I think Steve Jobs had a famous line that I’m paraphrasing: complexity is easy; simplicity is hard. To create a product or a service that is simple requires enormous effort because all that effort must be done behind the scenes. At FAS, we maniacally focus on identifying what not to do, what to drop off our lists, and what is less important, so we can dedicate all our efforts on key priorities that facilitate the mission of FAS. It reminds me of the story when President Kennedy visited NASA. He asked a janitor who was working in the facility what he did there. The janitor responded: "I help to land a man on the moon." This story illustrates the importance of alignment to a single goal. When you have that alignment, magic can happen, and impossible things can be undertaken. Critical to doing this is building a workplace culture. Culture doesn't happen automatically. Culture is something that happens when you leave the room. When the leader leaves the room, what do people talk about? What do they prioritize? How do they make decisions? That's culture. It is ultimately the leader's job to create a culture that will form the right environment of trust and empowerment for people to be effective and thrive. 

On Supply Chain and Cyber Risk. Regarding supply chain risk and resiliency, there are two aspects to this challenge I wanted to highlight. One is the overall security and risk associated with the supply chain. It’s important to under how we can reduce risk over time. The second aspect is resiliency. How can we help our supply base be more resilient in the face of increasing risk exposure from cyber challenges to subsequent supply chain disruption?  

Our top priority is to maximize customer value and mission productivity. We must ensure our acquisitions align with cybersecurity policies and objectives. It's not just enough for us to say here's a new regulation and everybody must comply. We must actively go out of our way and reach out to these communities and help them understand and develop internal controls to assess the security of their software. 

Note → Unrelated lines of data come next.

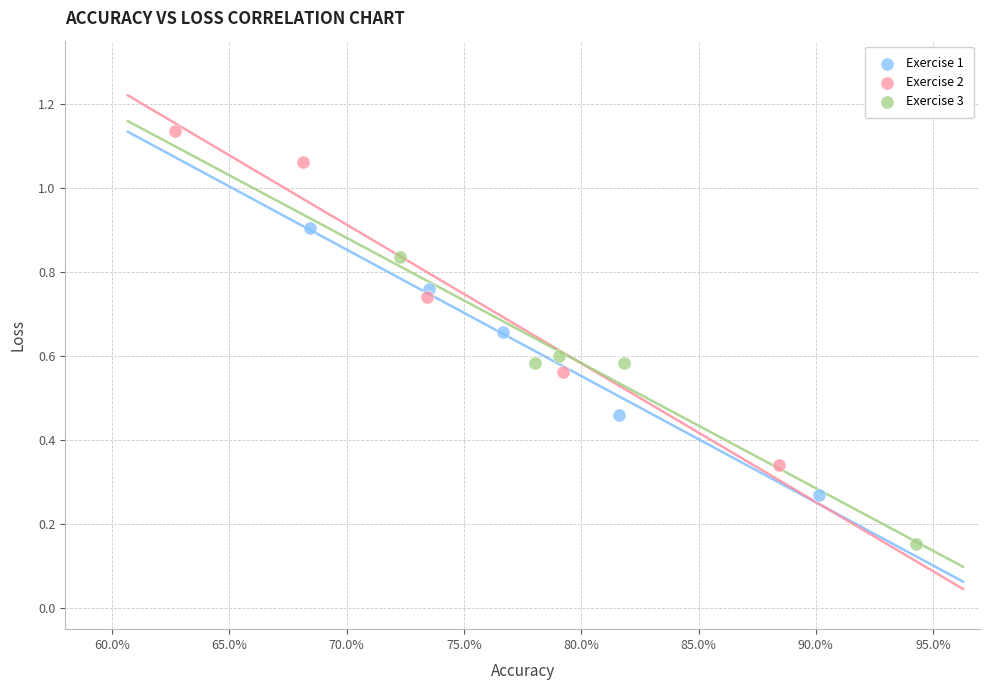

What are all the series names shown in the legend?

Exercise 1, Exercise 2, Exercise 3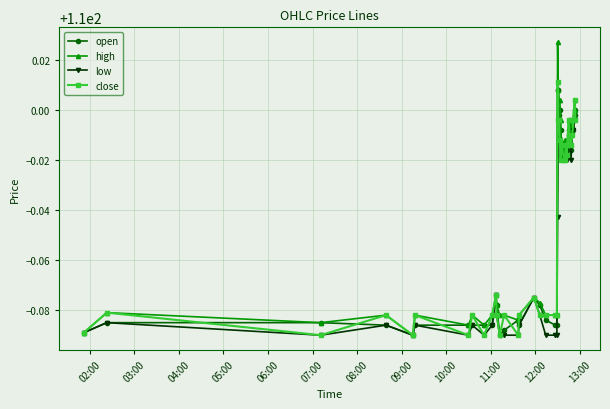

True or false: low has more than 2 interior local peaks.

True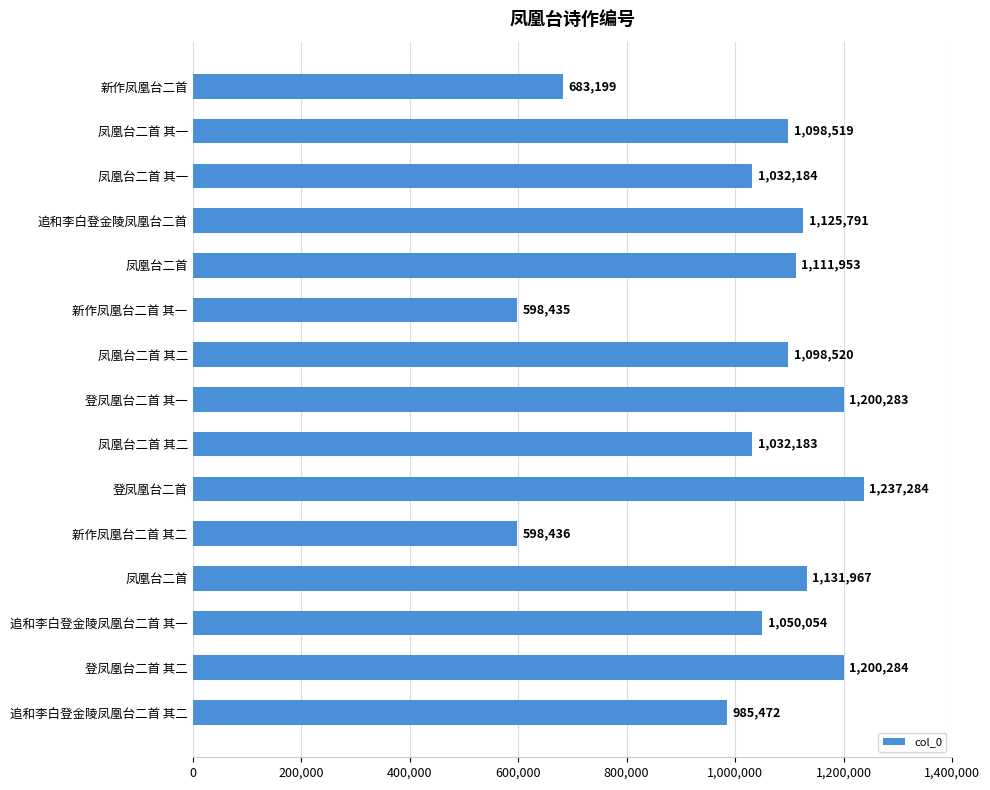

How many data points does each series have?

15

For example, the infrastructure bill requires the deployment of some 500,000 electric vehicle charging stations across the nation. Each one of these charging stations are network-connected device. FAS is proactively working with the suppliers in this community to help them understand NIST standards their products must follow, how to comply to them, how to document, test and validate these products at pre-staging. We are doing this to make sure that when an agency purchases a charging station all cybersecurity measures have been tested and are built in. We don’t want to make this burdensome for suppliers. We want to do it in a way that adds value but ensures products and solutions FAS supplies meets the latest federal cybersecurity requirements and standards. 

On Using Data to Make Better Decisions. Our mission is to deliver comprehensive products, services, and solutions that the government needs at the best value and in compliance with appropriate regulations. The federal buying power is an important lever in achieving our key priorities. When agencies buy through FAS, the discounts that we have pre-negotiated consistently far exceed anything an agency can do on their own. 

We are also working to foster a sustainable federal supply chain. This involves increasing security and reducing supply chain risk while also improving opportunities for small businesses. 

We manage this process across tens of thousands of companies and suppliers and millions of products through a data‑driven approach. At FAS, we use data to make better buying decisions When you collect and analyze data you gain insight and become a smarter buyer that can negotiate on multiple dimensions. We are putting all the mechanics in place to do just that. It's already showing results. We are seeing hundreds of thousands of products that have been in the supply chain that don't meet our criteria. Working together over the last year, we have removed over 500,000 products from our supply base. 

I am very encouraged how the use of data continues to help us gain better insights into the supply chain process allowing FAS to identify risks more effectively and negotiate better pricing.